Cost breakdown for Honky Hot and Sour Soup: About $9 or $1.80 a serving. I had the oils, vinegars, spices, egg, corn starch and stock at home.
Verdict / In the future: Unlike many of the other hot and sour recipes I’ve tweaked and fiddled with over the years, this one works the best. There is just enough vinegar and spice, and I like using the whole block of tofu — I hate it when my Hot and Sour is too brothy, an all-too common occurrence with take-out. It’s also so easy to prep and takes so little time, I could easily whip this up during the week.
Cauliflower Dressed in Greece
Makes 6 servings
- 1 large head of cauliflower, florets separated into bite-size pieces
- 1 TBSP olive oil
- 2 red onions, halved and sliced thin
- 2 large cloves garlic, minced
- 1/2 cup dry white wine
- 2 TBSP red wine vinegar
- 1 TBSP tomato paste
- 1 28-ounce can crushed tomatoes
- salt and pepper and red pepper flakes, to taste
- 1/2 tsp dried oregano and rosemary, each
- 12 green olives, halved
- 1/4 cup golden raisins
- 1/4 cup pistachios, chopped
- Steam cauliflower for 6-10 minutes or blanch in salted, boiling water for 2-4 minutes and shock in ice water bath, set aside. I prefer my vegetables al dente, so I steamed them for 6 minutes.
- Heat oil in dutch oven. Add onions and saute over medium-high heat for about 10-15 minutes until golden brown and starting to break down.
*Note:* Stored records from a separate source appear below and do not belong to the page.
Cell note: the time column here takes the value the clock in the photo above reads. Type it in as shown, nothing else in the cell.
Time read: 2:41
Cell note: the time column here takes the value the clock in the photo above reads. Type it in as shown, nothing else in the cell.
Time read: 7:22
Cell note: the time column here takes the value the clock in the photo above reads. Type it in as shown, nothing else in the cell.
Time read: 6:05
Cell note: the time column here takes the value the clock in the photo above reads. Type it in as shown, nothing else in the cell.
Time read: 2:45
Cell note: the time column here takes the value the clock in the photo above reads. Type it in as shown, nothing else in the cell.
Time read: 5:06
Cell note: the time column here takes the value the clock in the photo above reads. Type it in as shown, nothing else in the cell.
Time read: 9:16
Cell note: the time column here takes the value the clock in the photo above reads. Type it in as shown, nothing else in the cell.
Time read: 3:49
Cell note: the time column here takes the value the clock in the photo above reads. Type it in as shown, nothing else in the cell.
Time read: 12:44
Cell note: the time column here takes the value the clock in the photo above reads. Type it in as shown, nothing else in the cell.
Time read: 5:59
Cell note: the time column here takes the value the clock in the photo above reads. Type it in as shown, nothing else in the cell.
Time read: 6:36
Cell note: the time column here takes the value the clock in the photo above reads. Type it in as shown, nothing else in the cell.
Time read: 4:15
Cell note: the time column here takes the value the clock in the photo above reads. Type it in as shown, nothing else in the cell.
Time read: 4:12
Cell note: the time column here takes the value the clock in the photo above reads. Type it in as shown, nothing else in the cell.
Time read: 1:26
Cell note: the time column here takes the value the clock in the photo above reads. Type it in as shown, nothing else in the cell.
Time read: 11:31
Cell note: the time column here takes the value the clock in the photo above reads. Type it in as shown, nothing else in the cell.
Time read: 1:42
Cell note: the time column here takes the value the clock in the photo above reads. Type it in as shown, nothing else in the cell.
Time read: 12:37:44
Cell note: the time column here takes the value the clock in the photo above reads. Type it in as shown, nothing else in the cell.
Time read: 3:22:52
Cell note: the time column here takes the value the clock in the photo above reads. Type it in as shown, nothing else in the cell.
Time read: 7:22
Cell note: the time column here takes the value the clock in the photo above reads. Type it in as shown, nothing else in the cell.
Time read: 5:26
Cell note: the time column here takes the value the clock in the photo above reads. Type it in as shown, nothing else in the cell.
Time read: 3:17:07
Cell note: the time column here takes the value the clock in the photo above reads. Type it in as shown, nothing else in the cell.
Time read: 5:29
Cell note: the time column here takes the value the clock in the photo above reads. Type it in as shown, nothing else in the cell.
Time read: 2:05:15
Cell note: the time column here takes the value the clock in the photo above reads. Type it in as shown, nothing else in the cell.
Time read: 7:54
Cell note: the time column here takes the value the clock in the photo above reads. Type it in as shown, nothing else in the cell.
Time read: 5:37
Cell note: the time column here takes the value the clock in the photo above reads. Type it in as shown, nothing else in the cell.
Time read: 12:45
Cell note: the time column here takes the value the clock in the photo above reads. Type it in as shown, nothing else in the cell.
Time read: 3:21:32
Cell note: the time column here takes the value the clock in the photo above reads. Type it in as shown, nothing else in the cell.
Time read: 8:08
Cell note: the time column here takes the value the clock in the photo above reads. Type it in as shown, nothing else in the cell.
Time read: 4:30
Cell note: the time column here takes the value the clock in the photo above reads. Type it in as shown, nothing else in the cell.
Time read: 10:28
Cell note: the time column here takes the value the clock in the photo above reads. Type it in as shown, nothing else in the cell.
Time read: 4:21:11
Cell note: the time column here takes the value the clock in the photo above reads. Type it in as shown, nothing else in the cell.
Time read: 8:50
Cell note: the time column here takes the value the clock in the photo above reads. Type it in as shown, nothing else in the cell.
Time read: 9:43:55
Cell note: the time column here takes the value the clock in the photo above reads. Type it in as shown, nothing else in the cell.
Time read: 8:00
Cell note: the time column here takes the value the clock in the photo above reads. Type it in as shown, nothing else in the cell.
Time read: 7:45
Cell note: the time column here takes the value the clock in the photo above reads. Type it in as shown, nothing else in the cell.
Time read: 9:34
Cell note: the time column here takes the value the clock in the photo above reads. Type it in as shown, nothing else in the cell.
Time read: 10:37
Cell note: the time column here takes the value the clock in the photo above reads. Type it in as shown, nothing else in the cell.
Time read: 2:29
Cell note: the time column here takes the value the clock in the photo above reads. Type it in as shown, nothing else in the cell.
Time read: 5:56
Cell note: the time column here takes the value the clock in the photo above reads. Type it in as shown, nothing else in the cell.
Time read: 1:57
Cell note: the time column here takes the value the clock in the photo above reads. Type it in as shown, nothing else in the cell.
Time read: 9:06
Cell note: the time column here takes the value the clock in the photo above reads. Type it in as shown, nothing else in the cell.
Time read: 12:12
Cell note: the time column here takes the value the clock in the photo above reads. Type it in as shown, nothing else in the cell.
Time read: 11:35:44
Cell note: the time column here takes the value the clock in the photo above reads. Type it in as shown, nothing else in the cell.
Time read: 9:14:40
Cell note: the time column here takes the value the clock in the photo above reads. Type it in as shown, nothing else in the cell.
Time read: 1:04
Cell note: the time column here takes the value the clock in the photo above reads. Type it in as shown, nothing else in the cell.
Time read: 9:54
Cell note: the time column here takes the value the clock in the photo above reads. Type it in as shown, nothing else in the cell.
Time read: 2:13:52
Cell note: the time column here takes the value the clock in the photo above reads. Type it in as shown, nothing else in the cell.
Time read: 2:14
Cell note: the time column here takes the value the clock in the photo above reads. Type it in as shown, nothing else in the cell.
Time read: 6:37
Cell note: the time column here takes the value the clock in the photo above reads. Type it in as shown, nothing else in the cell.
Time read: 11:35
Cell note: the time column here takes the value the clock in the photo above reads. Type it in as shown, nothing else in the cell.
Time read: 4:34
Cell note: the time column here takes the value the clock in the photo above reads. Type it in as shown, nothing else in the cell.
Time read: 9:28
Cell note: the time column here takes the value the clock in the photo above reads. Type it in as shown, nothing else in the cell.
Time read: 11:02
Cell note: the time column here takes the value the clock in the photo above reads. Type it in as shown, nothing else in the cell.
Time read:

Add garlic and cook until fragrant, about 30 seconds.
- Add wine, vinegar, tomato paste and stir vigorously, distributing the paste. Cook until liquid has almost completely evaporated and onions are glazed, about 7 minutes.
- Add crushed tomatoes, salt, pepper, spices, bring to boil, reduce to simmer.
- Add olives, golden raisin and nuts.
- Cook until thickened slightly, about 10 minutes.
- Pour over cauliflower, taste, adjust seasoning, and serve.
Nutritional breakdown for Cauliflower Dressed in Greece: About 200 calories and 5 grams of fat. Super high in fiber, vitamins A, C, E, K, B6, Potassium. Low in saturated fat and cholesterol. Full of magical things that allow chain-smoking, boozing nations to live long, lovely, tasty lives.
Cost breakdown for Cauliflower Dressed in Greece: $4, or $0.67 a serving. I eat raisins, olives and nuts every day so I didn’t have to buy those — or the usual pantry suspects like oil, tomatoes, vinegar.
Verdict / In the future: When I offered this to Stephen, he told me that this is something Gwyneth Paltrow would eat and recommend on her newsletter, Goop. How he knows about Gwyneth Paltrow’s newsletter, much less is aware of its name, is a fact that is probably better left un-investigated, like the origins of the term toe jam, or how on earth Donald Trump gets his hair to stay that way, anyway. However nefariously he arrived in a world in which he is cognizant of Goop, after taking a bite from the tree of knowledge, he is clearly ready to Unsubscribe. No problem: more for me. I love the luscious, richness of the tomato sauce, the pungent, salty meat of the nuts, the sea-taste of the olives, the nectar of the raisins. Cauliflower is the perfect, slightly sweet blank canvas for the agrodolce fun.